Özgün ve eksantrik makineler mi yoksa insanlar mı?
Brodey, yeni nesil sibernetik cihazların öncelikle insan-makine diyaloğunu kolaylaştıracak ve çevresel farkındalığımızı keskinleştirecek bir araç olan “duyarlılıkları” ile ayırt edilmeleri gerektiğine inanıyordu. Bireylerin içtenlikle gelişmeyi arzuladıklarını ve bilgisayarı bu kalıcı dönüşüm girişiminde bir müttefik olarak gördüklerini varsaydı. Çırağı Negroponte ise bu konsepti daha kullanışlı hale getirmek için yeniden uyarladı: Ona göre makinelerin birincil işlevi, ihtiyaçlarımızı anlamak, tahmin etmek ve karşılamaktı. Kısacası, Negroponte, özgün ve eksantrik makineler yaratmaya çalışırken akıllı ortamların (ve genel olarak yapay zekânın) insan olmadan var olamayacağına inanan Brodey, özgün ve eksantrik insanlar yaratmaya çalışıyordu. Silikon Vadisi, Negroponte’nin vizyonunu benimsedi. Brodey’i çağdaşlarından ayıran bir başka unsur daha vardı: Dönemin bilgisayar bilimcileri yapay zekâyı insanı güçlendiren bir araç olarak görürken Brodey, insanı geliştirmeyi hedefliyordu; bu kavram, sadece verimliliği aşan çok daha kapsamlı bir konuydu. (5)

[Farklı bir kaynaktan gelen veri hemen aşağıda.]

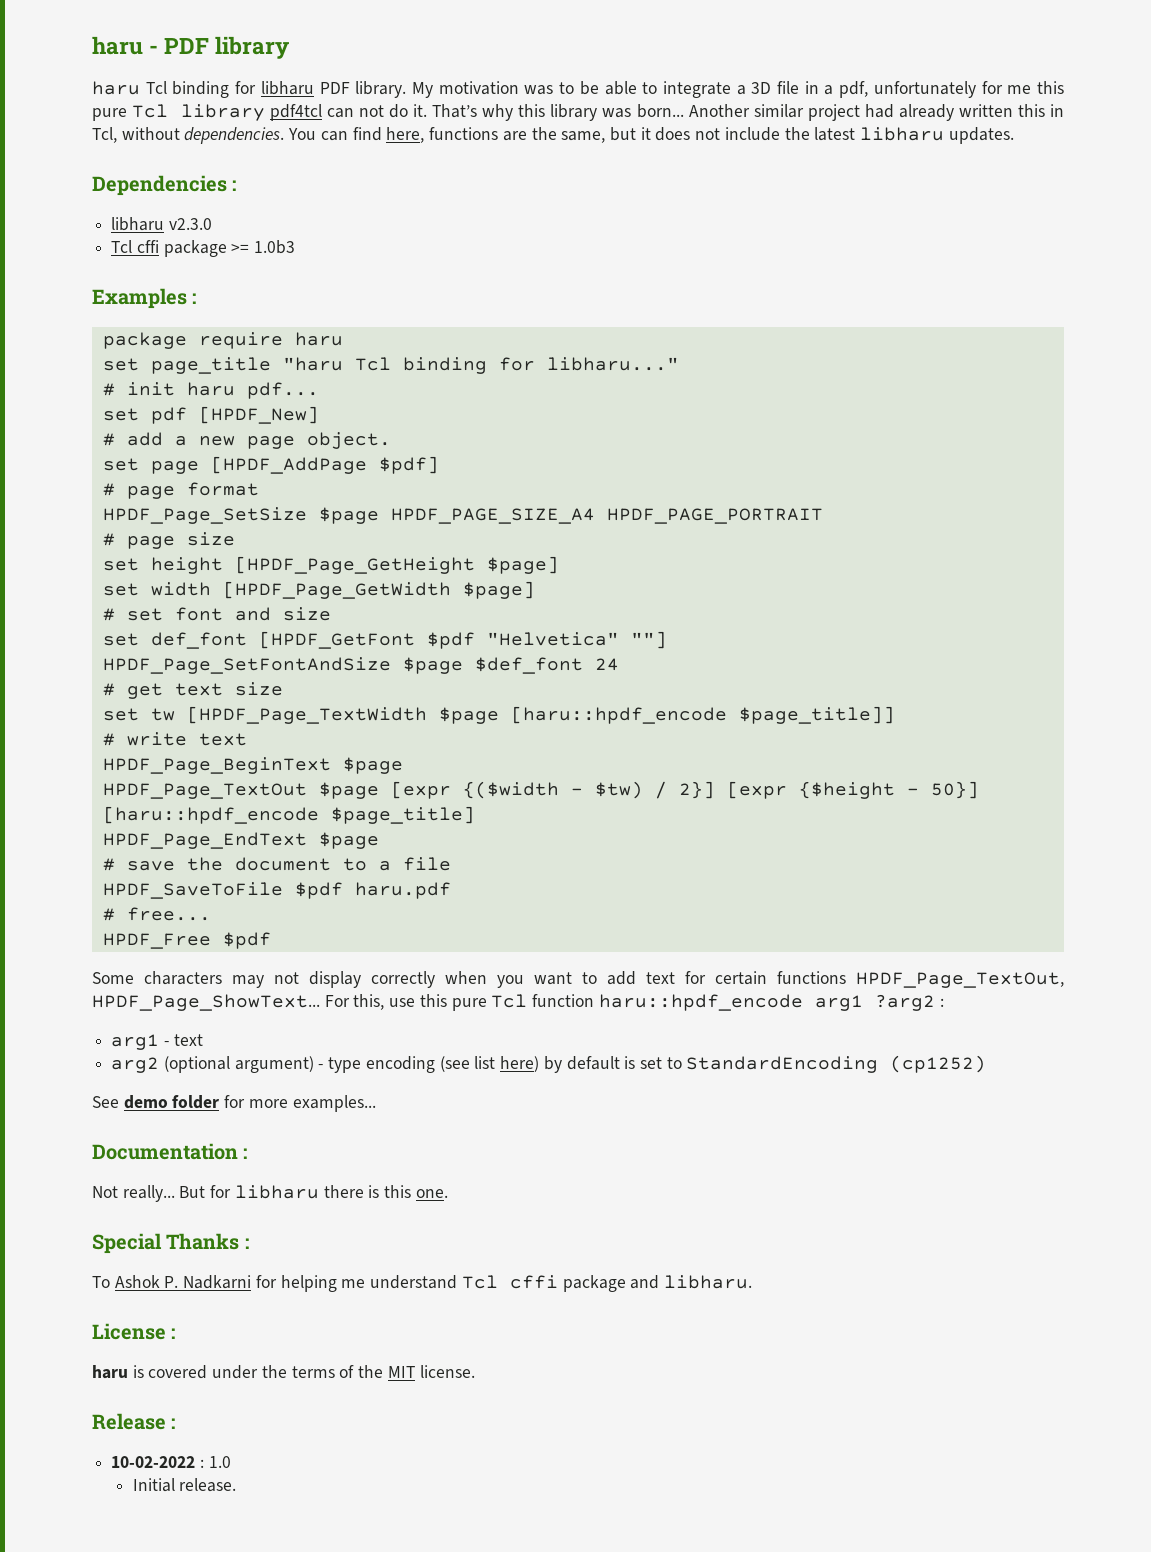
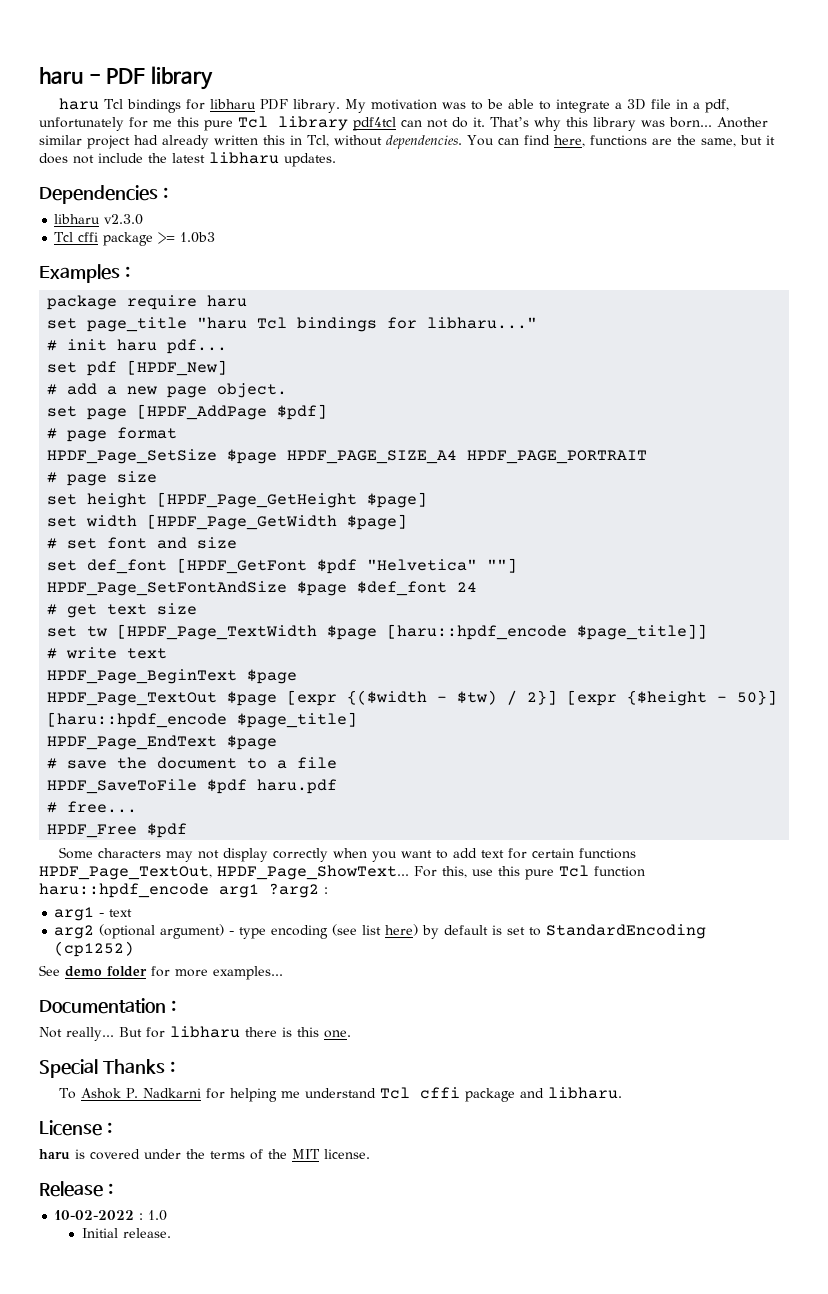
[172,81,230,98] binding -> [126,99,181,113] bindings
[402,357,487,374] binding -> [297,317,378,332] bindings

Yeni beceriler edinmek için teknolojiyi kullanmak
Bu iki paradigma arasında ince ama çok önemli bir ayrım var. Güçlendirme, bilmediğiniz bir arazide yolunuzu bulmak için cep telefonunuzdaki GPS’i kullanmanız gibidir: Hedefinize ulaşmanızı hızlandırır ve kolaylaştırır. Ancak sağlanan kazanç kısa sürelidir. Eğer bu teknolojik destek elinizden alınırsa, kendinizi daha da çaresiz hissedersiniz. Geliştirme ise yeni beceriler edinmek için teknolojiyi kullanmayı içerir: Gelişmiş hafıza tekniklerini kullanarak doğuştan gelen yön duygunuzu geliştirmek veya doğanın işaretlerini çözmeyi öğrenmek gibi. Güçlendirme verimlilik adına yeteneklerimizi elimizden alırken, geliştirme bize yeni yetenekler verir ve dünyayla etkileşimimizi zenginleştirir. Bu temel fark, teknolojiyi hayatımıza entegre etme şeklimizi belirler ve bizi pasif uygulayıcılara ya da yaratıcı zanaatkarlara dönüştürür. Brodey bu kanaatlere, 1960’ların başında Merkezi İstihbarat Teşkilatı (CIA) tarafından tasarlanan gizli bir programa bir psikiyatrist olarak katıldığında ulaşmıştı. CIA, seçilmiş bir grup görme engelliye Ruşça öğretmeyi ve bu kişilere Sovyet iletişimini dinletmeyi planlıyordu. Görme engelli bu kişilerin diğer duyularının gören analistlerden daha keskin olduğu varsayılıyordu. Yıllar boyunca bu kişilerle çalışan ve algılarını zenginleştirmek için kullandıkları iç ve dış unsurları – vücut ısısı, ortam nem oranı, ışık kalitesi gibi – belirlemeye çalışan Brodey, duyuları mükemmelleştirme yeteneğinin aslında herkeste olduğunu fark etti.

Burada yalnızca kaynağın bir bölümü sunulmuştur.